▶ _Exercise description_
No line before the one containing "### **1. Usuário com Múltiplas Roles**" is to be output; retype exactly that line and all lines that follow it to the end of the records.

(Records excerpted from a collection)
# # # #
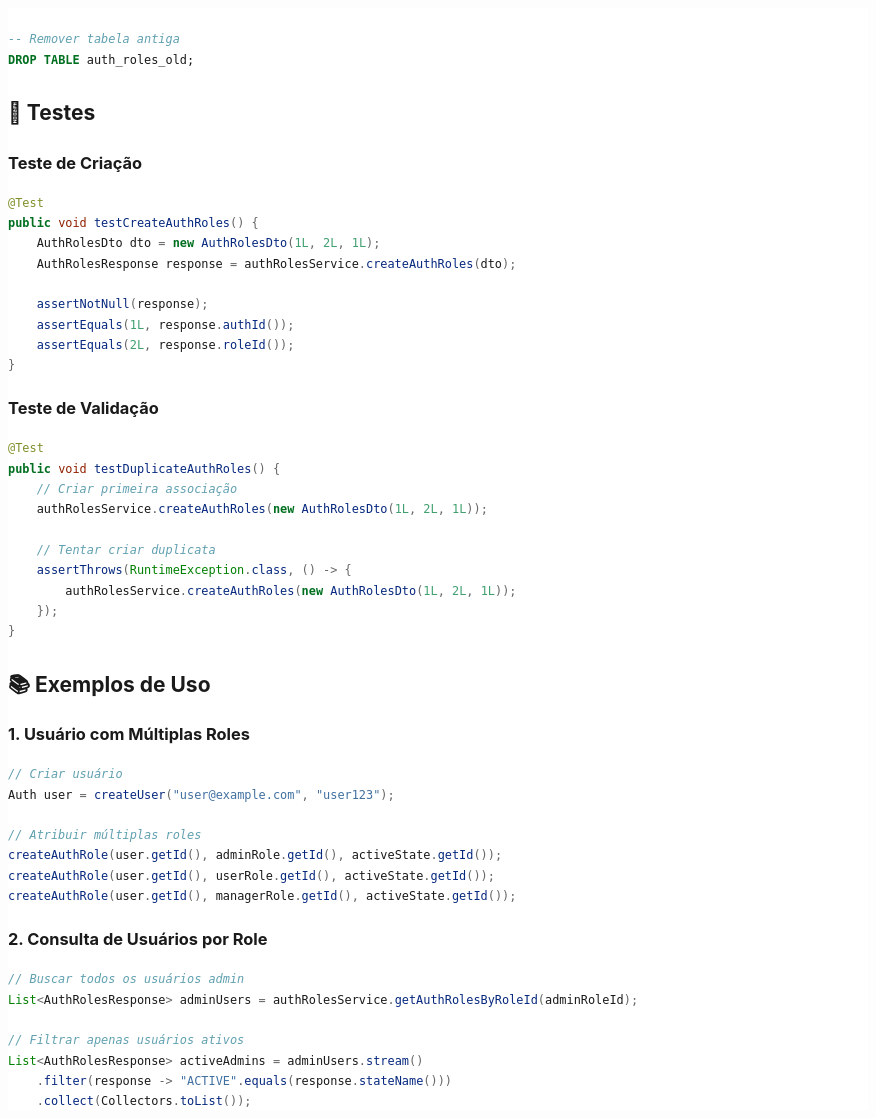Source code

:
 ```sql

-- Remover tabela antiga
DROP TABLE auth_roles_old;
```

## 🧪 **Testes**

### **Teste de Criação**
```java
@Test
public void testCreateAuthRoles() {
    AuthRolesDto dto = new AuthRolesDto(1L, 2L, 1L);
    AuthRolesResponse response = authRolesService.createAuthRoles(dto);
    
    assertNotNull(response);
    assertEquals(1L, response.authId());
    assertEquals(2L, response.roleId());
}
```

### **Teste de Validação**
```java
@Test
public void testDuplicateAuthRoles() {
    // Criar primeira associação
    authRolesService.createAuthRoles(new AuthRolesDto(1L, 2L, 1L));
    
    // Tentar criar duplicata
    assertThrows(RuntimeException.class, () -> {
        authRolesService.createAuthRoles(new AuthRolesDto(1L, 2L, 1L));
    });
}
```

## 📚 **Exemplos de Uso**

### **1. Usuário com Múltiplas Roles**
```java
// Criar usuário
Auth user = createUser("user@example.com", "user123");

// Atribuir múltiplas roles
createAuthRole(user.getId(), adminRole.getId(), activeState.getId());
createAuthRole(user.getId(), userRole.getId(), activeState.getId());
createAuthRole(user.getId(), managerRole.getId(), activeState.getId());
```

### **2. Consulta de Usuários por Role**
```java
// Buscar todos os usuários admin
List<AuthRolesResponse> adminUsers = authRolesService.getAuthRolesByRoleId(adminRoleId);

// Filtrar apenas usuários ativos
List<AuthRolesResponse> activeAdmins = adminUsers.stream()
    .filter(response -> "ACTIVE".equals(response.stateName()))
    .collect(Collectors.toList());
```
# # # #
▶ _Answer for this exercise_
### **1. Usuário com Múltiplas Roles**
```java
// Criar usuário
Auth user = createUser("user@example.com", "user123");

// Atribuir múltiplas roles
createAuthRole(user.getId(), adminRole.getId(), activeState.getId());
createAuthRole(user.getId(), userRole.getId(), activeState.getId());
createAuthRole(user.getId(), managerRole.getId(), activeState.getId());
```

### **2. Consulta de Usuários por Role**
```java
// Buscar todos os usuários admin
List<AuthRolesResponse> adminUsers = authRolesService.getAuthRolesByRoleId(adminRoleId);

// Filtrar apenas usuários ativos
List<AuthRolesResponse> activeAdmins = adminUsers.stream()
    .filter(response -> "ACTIVE".equals(response.stateName()))
    .collect(Collectors.toList());
```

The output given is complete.